I ran the Factory Service Department for an Agricultural Electronics business for a number of years. Part of the troubleshooting process for many technicians was to replace parts and see if the symptom went away. I always cautioned against that type of repair and demonstrated scenarios that would result in many parts being replaced without the root cause being found. Rarely would semiconductors fail, but an unskilled technician would always replace the largest, most complicated component first. The technician that used an oscilloscope to find the actual failure not only benefited the customer but also the company by finding problems that may have been in the design.
I agree, Tim - the internet is a HUGE resource. I have used online forums to get information from programming a PIC microcontroller to fixing a plumbing problem to figuring out the best approach when one of my horses decided to misbehave. The first thing I do when I have a question (after I have completed preliminary research) is to search for a forum online to get help. We have to keep in mind that anyone can write anything in cyberspace, but it is usually pretty easy to establish credibility just by using common sense. That was an awesome fix on the corvette thanks to forum help and some initiative on the part of the owner.

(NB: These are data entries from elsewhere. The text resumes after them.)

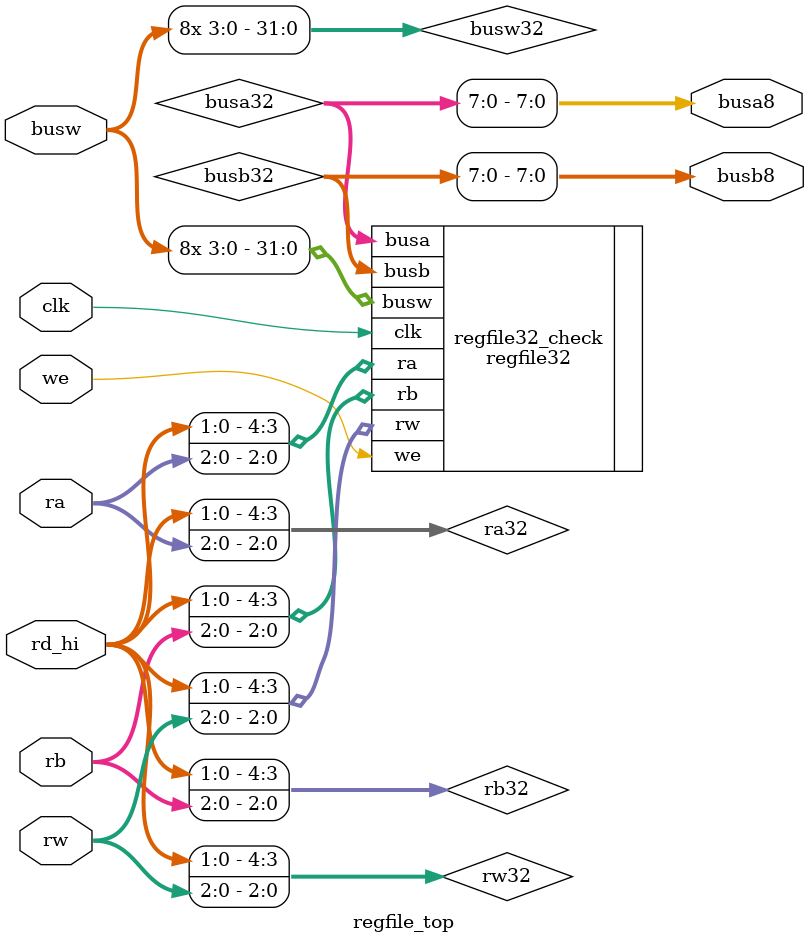
<source format=v>
`timescale 1ns / 1ps

module regfile_top(
   output  [7:0] busa8,
   output  [7:0] busb8,
   input [3:0] busw,
   input [2:0] ra,
   input [2:0] rb,
   input [2:0] rw,
   input [1:0] rd_hi,
   input clk, we
   );
   wire [31:0] busa32;
   wire [31:0] busb32;
   wire [31:0] busw32;
   wire [4:0] ra32;
   wire [4:0] rb32;
   wire [4:0] rw32;

   //分配总线数据
   assign busw32 = {8{busw}};//注意使用简化的运算符
   assign ra32   = {rd_hi, ra};
   assign rb32   = {rd_hi, rb};
   assign rw32   = {rd_hi, rw};

   //实例化32位寄存器堆
   regfile32 regfile32_check(.busa(busa32),.busb(busb32),.busw(busw32),.ra(ra32),.rb(rb32),.rw(rw32),.clk(clk),.we(we));

   //取低8位输出
   assign busa8 = busa32[7:0];
   assign busb8 = busb32[7:0];

endmodule

</source>
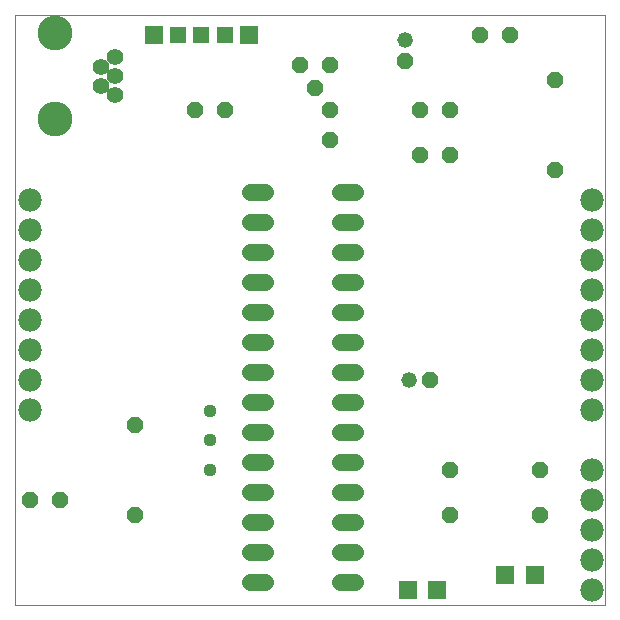
<source format=gbs>
G75*
%MOIN*%
%OFA0B0*%
%FSLAX25Y25*%
%IPPOS*%
%LPD*%
%AMOC8*
5,1,8,0,0,1.08239X$1,22.5*
%
%ADD10C,0.00000*%
%ADD11OC8,0.05200*%
%ADD12C,0.05200*%
%ADD13OC8,0.05600*%
%ADD14C,0.05550*%
%ADD15C,0.11620*%
%ADD16C,0.07800*%
%ADD17R,0.05550X0.05550*%
%ADD18R,0.06337X0.06337*%
%ADD19C,0.04369*%
%ADD20C,0.05600*%
D10*
X0009867Y0006093D02*
X0009867Y0202943D01*
X0206717Y0202943D01*
X0206717Y0006093D01*
X0009867Y0006093D01*
D11*
X0148367Y0081093D03*
X0139867Y0187593D03*
D12*
X0139867Y0194593D03*
X0141367Y0081093D03*
D13*
X0154867Y0051093D03*
X0154867Y0036093D03*
X0184867Y0036093D03*
X0184867Y0051093D03*
X0189867Y0151093D03*
X0189867Y0181093D03*
X0174867Y0196093D03*
X0164867Y0196093D03*
X0154867Y0171093D03*
X0144867Y0171093D03*
X0144867Y0156093D03*
X0154867Y0156093D03*
X0114867Y0161093D03*
X0114867Y0171093D03*
X0109867Y0178593D03*
X0114867Y0186093D03*
X0104867Y0186093D03*
X0079867Y0171093D03*
X0069867Y0171093D03*
X0049867Y0066093D03*
X0024867Y0041093D03*
X0014867Y0041093D03*
X0049867Y0036093D03*
D14*
X0043371Y0176093D03*
X0038646Y0179242D03*
X0043371Y0182392D03*
X0038646Y0185541D03*
X0043371Y0188691D03*
D15*
X0023292Y0196762D03*
X0023292Y0168022D03*
D16*
X0014867Y0141093D03*
X0014867Y0131093D03*
X0014867Y0121093D03*
X0014867Y0111093D03*
X0014867Y0101093D03*
X0014867Y0091093D03*
X0014867Y0081093D03*
X0014867Y0071093D03*
X0202367Y0071093D03*
X0202367Y0081093D03*
X0202367Y0091093D03*
X0202367Y0101093D03*
X0202367Y0111093D03*
X0202367Y0121093D03*
X0202367Y0131093D03*
X0202367Y0141093D03*
X0202367Y0051093D03*
X0202367Y0041093D03*
X0202367Y0031093D03*
X0202367Y0021093D03*
X0202367Y0011093D03*
D17*
X0079945Y0196093D03*
X0072071Y0196093D03*
X0064197Y0196093D03*
D18*
X0056323Y0196093D03*
X0087819Y0196093D03*
X0173430Y0016093D03*
X0183272Y0016093D03*
X0150772Y0011093D03*
X0140930Y0011093D03*
D19*
X0074867Y0051250D03*
X0074867Y0061093D03*
X0074867Y0070935D03*
D20*
X0088133Y0073848D02*
X0093333Y0073848D01*
X0093333Y0063848D02*
X0088133Y0063848D01*
X0088133Y0053848D02*
X0093333Y0053848D01*
X0093333Y0043848D02*
X0088133Y0043848D01*
X0088133Y0033848D02*
X0093333Y0033848D01*
X0093333Y0023848D02*
X0088133Y0023848D01*
X0088133Y0013848D02*
X0093333Y0013848D01*
X0118133Y0013848D02*
X0123333Y0013848D01*
X0123333Y0023848D02*
X0118133Y0023848D01*
X0118133Y0033848D02*
X0123333Y0033848D01*
X0123333Y0043848D02*
X0118133Y0043848D01*
X0118133Y0053848D02*
X0123333Y0053848D01*
X0123333Y0063848D02*
X0118133Y0063848D01*
X0118133Y0073848D02*
X0123333Y0073848D01*
X0123333Y0083848D02*
X0118133Y0083848D01*
X0118133Y0093848D02*
X0123333Y0093848D01*
X0123333Y0103848D02*
X0118133Y0103848D01*
X0118133Y0113848D02*
X0123333Y0113848D01*
X0123333Y0123848D02*
X0118133Y0123848D01*
X0118133Y0133848D02*
X0123333Y0133848D01*
X0123333Y0143848D02*
X0118133Y0143848D01*
X0093333Y0143848D02*
X0088133Y0143848D01*
X0088133Y0133848D02*
X0093333Y0133848D01*
X0093333Y0123848D02*
X0088133Y0123848D01*
X0088133Y0113848D02*
X0093333Y0113848D01*
X0093333Y0103848D02*
X0088133Y0103848D01*
X0088133Y0093848D02*
X0093333Y0093848D01*
X0093333Y0083848D02*
X0088133Y0083848D01*
M02*

</source>
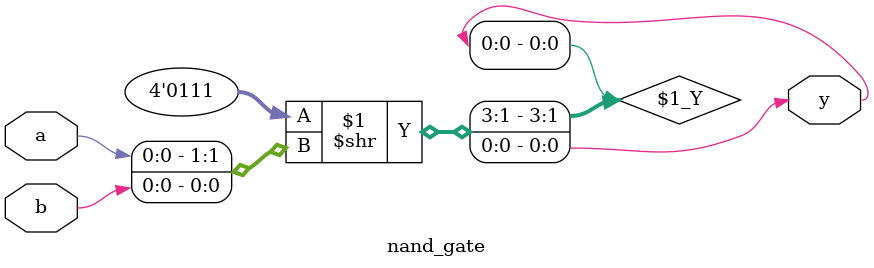
<source format=v>
/* Generated by Yosys 0.33 (git sha1 2584903a060) */

module nand_gate(a, b, y);
  wire _0_;
  wire _1_;
  wire _2_;
  input a;
  wire a;
  input b;
  wire b;
  output y;
  wire y;
  assign _2_ = 4'h7 >> { _0_, _1_ };
  assign _1_ = b;
  assign _0_ = a;
  assign y = _2_;
endmodule

</source>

I had a Mercury Sable wagon once, probably a mid 90s model, I forget. One day the driver side window switch just stopped working. I called the dealer and he wanted about $600, installed. I went to the local junk yard and they wanted something less, but not by much, indicating that this was a high-failure part and much in demand. So, i decided to at least SEE what might be wrong. I took the switch assembly out and noticed it had CB-point style dry contacts and that these were hefty enough to run the main motor current through. They were heavily pitted and oxidized over, hence the lack of operation. I dismatled the switch so I could clean the points and in doing so noticed that the PCB to which the switch assembly was wired, had pads for spark suppression capacitors on it. They were unpopulated... The engineers HAD foreseen this problem, made provisions to correct for it and the bean-counters (I am guessing) did away with them... I put in caps and NEVER heard from that part of the car again. SEVERAL other things went bad electrically with that car, prompting me to sell it. I always wonder what more was removed as unessential in the interests of cost-management...?

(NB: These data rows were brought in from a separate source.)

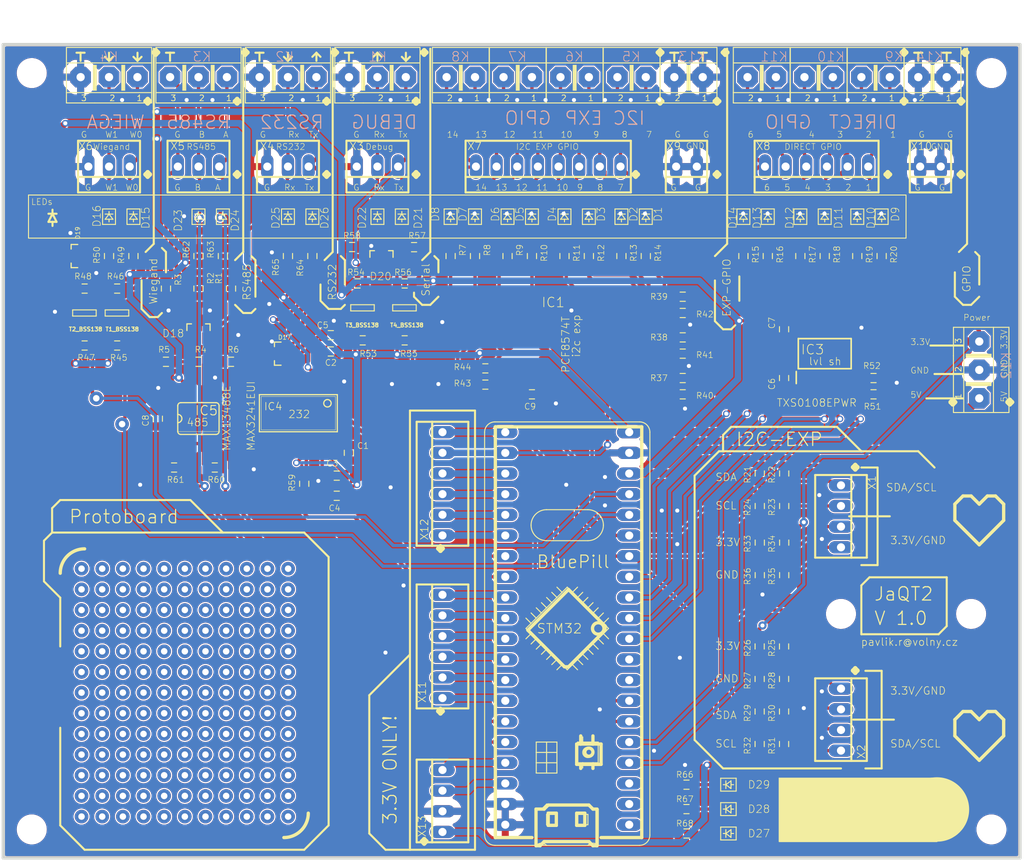
<source format=kicad_pcb>
(kicad_pcb (version 20211014) (generator pcbnew)

  (general
    (thickness 1.6)
  )

  (paper "A4")
  (layers
    (0 "F.Cu" signal)
    (31 "B.Cu" signal)
    (32 "B.Adhes" user "B.Adhesive")
    (33 "F.Adhes" user "F.Adhesive")
    (34 "B.Paste" user)
    (35 "F.Paste" user)
    (36 "B.SilkS" user "B.Silkscreen")
    (37 "F.SilkS" user "F.Silkscreen")
    (38 "B.Mask" user)
    (39 "F.Mask" user)
    (40 "Dwgs.User" user "User.Drawings")
    (41 "Cmts.User" user "User.Comments")
    (42 "Eco1.User" user "User.Eco1")
    (43 "Eco2.User" user "User.Eco2")
    (44 "Edge.Cuts" user)
    (45 "Margin" user)
    (46 "B.CrtYd" user "B.Courtyard")
    (47 "F.CrtYd" user "F.Courtyard")
    (48 "B.Fab" user)
    (49 "F.Fab" user)
    (50 "User.1" user)
    (51 "User.2" user)
    (52 "User.3" user)
    (53 "User.4" user)
    (54 "User.5" user)
    (55 "User.6" user)
    (56 "User.7" user)
    (57 "User.8" user)
    (58 "User.9" user)
  )

  (setup
    (pad_to_mask_clearance 0)
    (pcbplotparams
      (layerselection 0x0021020_7ffffffe)
      (disableapertmacros false)
      (usegerberextensions false)
      (usegerberattributes true)
      (usegerberadvancedattributes true)
      (creategerberjobfile true)
      (svguseinch false)
      (svgprecision 6)
      (excludeedgelayer false)
      (plotframeref false)
      (viasonmask false)
      (mode 1)
      (useauxorigin false)
      (hpglpennumber 1)
      (hpglpenspeed 20)
      (hpglpendiameter 15.000000)
      (dxfpolygonmode true)
      (dxfimperialunits true)
      (dxfusepcbnewfont true)
      (psnegative false)
      (psa4output false)
      (plotreference true)
      (plotvalue true)
      (plotinvisibletext false)
      (sketchpadsonfab false)
      (subtractmaskfromsilk false)
      (outputformat 4)
      (mirror false)
      (drillshape 0)
      (scaleselection 1)
      (outputdirectory "./")
    )
  )

  (net 0 "")
  (net 1 "TX1")
  (net 2 "RX1")
  (net 3 "USB-")
  (net 4 "USB+")
  (net 5 "W1")
  (net 6 "W0")
  (net 7 "SDA1")
  (net 8 "SCL1")
  (net 9 "RX3")
  (net 10 "TX3")
  (net 11 "RX2")
  (net 12 "TX2")
  (net 13 "N$7")
  (net 14 "N$8")
  (net 15 "N$10")
  (net 16 "N$11")
  (net 17 "N$12")
  (net 18 "N$13")
  (net 19 "N$14")
  (net 20 "N$19")
  (net 21 "N$34")
  (net 22 "N$39")
  (net 23 "N$32")
  (net 24 "N$33")
  (net 25 "N$36")
  (net 26 "N$44")
  (net 27 "N$46")
  (net 28 "N$52")
  (net 29 "N$53")
  (net 30 "N$54")
  (net 31 "N$55")
  (net 32 "N$56")
  (net 33 "N$57")
  (net 34 "N$58")
  (net 35 "N$59")
  (net 36 "N$60")
  (net 37 "N$61")
  (net 38 "N$62")
  (net 39 "N$63")
  (net 40 "N$64")
  (net 41 "N$65")
  (net 42 "N$66")
  (net 43 "N$67")
  (net 44 "N$69")
  (net 45 "N$70")
  (net 46 "N$71")
  (net 47 "N$72")
  (net 48 "N$73")
  (net 49 "N$74")
  (net 50 "GND")
  (net 51 "5V")
  (net 52 "3.3V")
  (net 53 "N$1")
  (net 54 "N$2")
  (net 55 "N$3")
  (net 56 "N$4")
  (net 57 "N$6")
  (net 58 "N$21")
  (net 59 "N$22")
  (net 60 "N$78")
  (net 61 "N$42")
  (net 62 "N$76")
  (net 63 "N$77")
  (net 64 "N$91")
  (net 65 "N$92")
  (net 66 "N$93")
  (net 67 "N$94")
  (net 68 "N$95")
  (net 69 "N$29")
  (net 70 "N$30")
  (net 71 "N$45")
  (net 72 "N$47")
  (net 73 "DIR4")
  (net 74 "5RX1")
  (net 75 "5TX1")
  (net 76 "N$9")
  (net 77 "N$31")
  (net 78 "N$35")
  (net 79 "N$15")
  (net 80 "N$16")
  (net 81 "N$18")
  (net 82 "N$20")
  (net 83 "PB14")
  (net 84 "PB13")
  (net 85 "PB12")
  (net 86 "VBAT")
  (net 87 "PC13")
  (net 88 "PC14")
  (net 89 "PC15")
  (net 90 "PA0")
  (net 91 "PA1")
  (net 92 "RESET")
  (net 93 "PA4")
  (net 94 "PA5")
  (net 95 "PA6")
  (net 96 "PA7")
  (net 97 "PB0")
  (net 98 "PB1")
  (net 99 "DIR5")
  (net 100 "DIR6")
  (net 101 "N$17")
  (net 102 "N$23")
  (net 103 "N$24")
  (net 104 "N$25")
  (net 105 "N$26")
  (net 106 "N$27")
  (net 107 "N$28")
  (net 108 "N$37")
  (net 109 "N$40")
  (net 110 "N$43")
  (net 111 "N$48")
  (net 112 "N$49")
  (net 113 "N$50")
  (net 114 "N$51")
  (net 115 "N$75")
  (net 116 "N$80")
  (net 117 "N$81")
  (net 118 "N$82")
  (net 119 "N$83")
  (net 120 "N$85")
  (net 121 "N$86")
  (net 122 "N$87")
  (net 123 "N$103")
  (net 124 "N$104")
  (net 125 "N$105")
  (net 126 "N$106")
  (net 127 "N$107")
  (net 128 "N$108")
  (net 129 "N$109")
  (net 130 "N$110")
  (net 131 "N$111")
  (net 132 "N$112")
  (net 133 "N$113")
  (net 134 "N$114")
  (net 135 "N$115")
  (net 136 "N$116")
  (net 137 "N$117")
  (net 138 "N$118")
  (net 139 "N$119")
  (net 140 "N$120")
  (net 141 "N$121")
  (net 142 "N$122")
  (net 143 "N$123")
  (net 144 "N$124")
  (net 145 "N$125")
  (net 146 "N$126")
  (net 147 "N$127")
  (net 148 "N$128")
  (net 149 "N$129")
  (net 150 "N$130")
  (net 151 "N$131")
  (net 152 "N$132")
  (net 153 "N$133")
  (net 154 "N$134")
  (net 155 "N$135")
  (net 156 "N$136")
  (net 157 "N$137")
  (net 158 "N$138")
  (net 159 "N$139")
  (net 160 "N$140")
  (net 161 "N$141")
  (net 162 "N$142")
  (net 163 "N$143")
  (net 164 "N$144")
  (net 165 "N$145")
  (net 166 "N$146")
  (net 167 "N$147")
  (net 168 "N$148")
  (net 169 "N$149")
  (net 170 "N$150")
  (net 171 "N$151")
  (net 172 "N$152")
  (net 173 "N$153")
  (net 174 "N$154")
  (net 175 "N$155")
  (net 176 "N$156")
  (net 177 "N$157")
  (net 178 "N$158")
  (net 179 "N$159")
  (net 180 "N$160")
  (net 181 "N$161")
  (net 182 "N$162")
  (net 183 "N$163")
  (net 184 "N$164")
  (net 185 "N$165")
  (net 186 "N$166")
  (net 187 "N$167")
  (net 188 "N$168")
  (net 189 "N$169")
  (net 190 "N$170")
  (net 191 "N$171")
  (net 192 "N$172")
  (net 193 "N$173")
  (net 194 "N$174")
  (net 195 "N$175")
  (net 196 "N$176")
  (net 197 "N$177")
  (net 198 "N$179")
  (net 199 "N$180")
  (net 200 "N$182")
  (net 201 "N$183")
  (net 202 "N$185")
  (net 203 "N$186")
  (net 204 "N$188")
  (net 205 "N$189")
  (net 206 "N$190")
  (net 207 "N$191")
  (net 208 "N$192")
  (net 209 "N$193")
  (net 210 "N$194")
  (net 211 "N$195")
  (net 212 "N$196")
  (net 213 "N$197")
  (net 214 "N$199")
  (net 215 "N$200")
  (net 216 "N$201")
  (net 217 "N$202")
  (net 218 "N$213")
  (net 219 "N$214")
  (net 220 "N$215")
  (net 221 "N$216")
  (net 222 "N$217")
  (net 223 "N$219")
  (net 224 "N$220")
  (net 225 "N$222")
  (net 226 "N$223")
  (net 227 "N$224")
  (net 228 "N$225")
  (net 229 "N$226")
  (net 230 "N$227")
  (net 231 "N$228")
  (net 232 "N$229")
  (net 233 "N$230")
  (net 234 "N$231")
  (net 235 "N$232")
  (net 236 "N$233")
  (net 237 "N$234")
  (net 238 "N$235")
  (net 239 "N$236")
  (net 240 "N$237")
  (net 241 "N$238")
  (net 242 "N$239")
  (net 243 "N$240")
  (net 244 "N$241")
  (net 245 "N$242")
  (net 246 "DIR3")
  (net 247 "DIR2")
  (net 248 "DIR1")
  (net 249 "N$5")

  (footprint "JaQT2:P1206" (layer "F.Cu") (at 99.0011 76.0036 90))

  (footprint "JaQT2:0805" (layer "F.Cu") (at 99.0011 81.0036 -90))

  (footprint "JaQT2:0805" (layer "F.Cu") (at 128.49235 105.1986 -90))

  (footprint "JaQT2:0805" (layer "F.Cu") (at 96.0011 92.0036 180))

  (footprint "JaQT2:0805" (layer "F.Cu") (at 170.0011 152.0036))

  (footprint "JaQT2:0805" (layer "F.Cu") (at 182.0011 141.0036 90))

  (footprint "JaQT2:0805" (layer "F.Cu") (at 110.0011 85.0036 90))

  (footprint "JaQT2:P1206" (layer "F.Cu") (at 191.0011 76.0036 90))

  (footprint "JaQT2:BLUE_PILL" (layer "F.Cu") (at 155.3411 135.6836 180))

  (footprint "JaQT2:22-23-2021" (layer "F.Cu") (at 170.0011 70.0036 180))

  (footprint (layer "F.Cu") (at 207.5011 151.5036))

  (footprint "JaQT2:0805" (layer "F.Cu") (at 193.0011 96.0036))

  (footprint "JaQT2:0805" (layer "F.Cu") (at 110.0011 94.0036))

  (footprint "JaQT2:0805" (layer "F.Cu") (at 182.0161 111.7386 90))

  (footprint "JaQT2:0805" (layer "F.Cu") (at 100.0011 85.0036 180))

  (footprint "JaQT2:SOT23" (layer "F.Cu") (at 132.5011 81.0036))

  (footprint "JaQT2:0805" (layer "F.Cu") (at 148.0011 81.0036 -90))

  (footprint "JaQT2:0805" (layer "F.Cu") (at 169.5411 96.0036))

  (footprint "JaQT2:SOT23" (layer "F.Cu") (at 120.0011 93.0036 90))

  (footprint "JaQT2:P1206" (layer "F.Cu") (at 175.0011 146.0036 180))

  (footprint "JaQT2:0805" (layer "F.Cu") (at 169.5411 91.0036))

  (footprint "JaQT2:P1206" (layer "F.Cu") (at 158.0011 76.0036 90))

  (footprint "JaQT2:0805" (layer "F.Cu") (at 165.0011 81.0036 -90))

  (footprint "JaQT2:P1206" (layer "F.Cu") (at 180.0011 76.0036 90))

  (footprint "JaQT2:P1206" (layer "F.Cu") (at 194.0011 76.0036 90))

  (footprint "JaQT2:0805" (layer "F.Cu") (at 180.0011 81.0036 -90))

  (footprint "JaQT2:0805" (layer "F.Cu") (at 179.0161 107.7386 90))

  (footprint "JaQT2:0805" (layer "F.Cu") (at 182.0011 137.0036 90))

  (footprint "JaQT2:ARK550_2" (layer "F.Cu") (at 181.0011 59.0036 180))

  (footprint "JaQT2:0805" (layer "F.Cu") (at 170.0011 149.0036))

  (footprint "JaQT2:0805" (layer "F.Cu") (at 105.0011 101.0036 90))

  (footprint "JaQT2:SO08" (layer "F.Cu") (at 109.9911 100.9836))

  (footprint "JaQT2:0805" (layer "F.Cu") (at 182.0161 120.2386 90))

  (footprint "JaQT2:0805" (layer "F.Cu") (at 169.5411 86.0036))

  (footprint "JaQT2:0805" (layer "F.Cu") (at 179.0161 111.7386 90))

  (footprint "JaQT2:0805" (layer "F.Cu") (at 107.0011 107.0036 180))

  (footprint "JaQT2:0805" (layer "F.Cu") (at 135.3511 84.3686))

  (footprint "JaQT2:0805" (layer "F.Cu") (at 110.0011 81.0036 -90))

  (footprint "JaQT2:0805" (layer "F.Cu") (at 182.0161 116.2386 90))

  (footprint "JaQT2:0805" (layer "F.Cu") (at 106.0011 85.0036 90))

  (footprint "JaQT2:0805" (layer "F.Cu") (at 169.5411 93.0036 180))

  (footprint "JaQT2:22-23-2041" (layer "F.Cu") (at 189.0011 113.0036 -90))

  (footprint "JaQT2:0805" (layer "F.Cu") (at 182.0161 107.7386 90))

  (footprint "JaQT2:0805" (layer "F.Cu") (at 145.2711 94.8136 180))

  (footprint "JaQT2:ARK550_2" (layer "F.Cu") (at 195.0011 59.0036 180))

  (footprint "JaQT2:0805" (layer "F.Cu") (at 169.5411 98.0036 180))

  (footprint "JaQT2:P1206" (layer "F.Cu") (at 135.0011 76.0036 90))

  (footprint "JaQT2:P1206" (layer "F.Cu") (at 155.0011 76.0036 90))

  (footprint "JaQT2:TSSOP28" (layer "F.Cu") (at 122.2811 100.3236 180))

  (footprint "JaQT2:0805" (layer "F.Cu") (at 129.5561 84.3686 180))

  (footprint "JaQT2:22-23-2031" (layer "F.Cu")
    (tedit 0) (tstamp 5bf810e2-0301-40b2-b0db-351f308659e8)
    (at 132.0011 70.0036 180)
    (descr ".100\" (2.54mm) Center Header - 3 Pin")
    (fp_text reference "X3" (at 3.5011 2.5036) (layer "F.SilkS")
      (effects (font (size 0.92456 0.92456) (thickness 0.09144)) (justify left))
      (tstamp f3c28ff0-c3be-47ce-bf6f-f3061324a07d)
    )
    (fp_text value "22-23-2031" (at 5.58 3.81 90) (layer "F.Fab")
      (effects (font (size 0.92456 0.92456) (thickness 0.09144)) (justify right))
      (tstamp c665bf8f-ade8-4a9d-95ae-f4e3ccaa66bf)
    )
    (fp_line (start -3.81 3.175) (end -3.81 -1.27) (layer "F.SilkS") (width 0.254) (tstamp 2fdba96d-8ce8-4d3e-9e54-485e4b754b6d))
    (fp_line (start -3.81 -1.27) (end -3.81 -3.175) (layer "F.SilkS") (width 0.254) (tstamp 97cc39d8-c871-4e37-a9ca-8f3a0ea043e7))
    (fp_line (start 3.81 -1.27) (end 3.81 3.175) (layer "F.SilkS") (width 0.254) (tstamp a064c737-c686-4181-95db-c4c0eab13acb))
    (fp_line (start 3.81 3.175) (end -3.81 3.175) (layer "F.SilkS") (width 0.254) (tstamp ba3030b2-37eb-4eb2-b7ee-c2f135251592))
    (fp_line (start 3.81 -3.175) (end 3.81 -1.27) (layer "F.SilkS") (width 0.254) (tstamp ca221485-8dbb-436e-8b3e-94c2d532aee3))
    (fp_line (start -3.81 -1.27) (end 3.81 -1.27) (layer "F.SilkS") (width 0.254) (tstamp ed2acee5-b6b0-4723-bb74-ad84b2a662e5))
    (fp_line (start -3.81 -3.175) (end 3.81 -3.175) (layer "F.SilkS") (width 0.254) (tstamp f7a980e1-d757-405b-965e-cb3c9b1ceca1))
    (pad "1" thru_hole oval (at -2.5
... [3093726 chars truncated]
</source>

Great story Bob. I too had a problem with the ignition switch of my 2001 C5 coupe. While you were doing your research, you may have read my posts in the Corvette forum documenting my troubleshooting and repair . I had posted schematics in the forum to explain the process I went through to find the problem. To confirm the ignition switch was at fault, I jumpered between two fuses on one of the fuse blocks. The problem disappeared and the car functioned perfectly so I took the dash apart and headed off to the Chevy dealer to buy a new switch.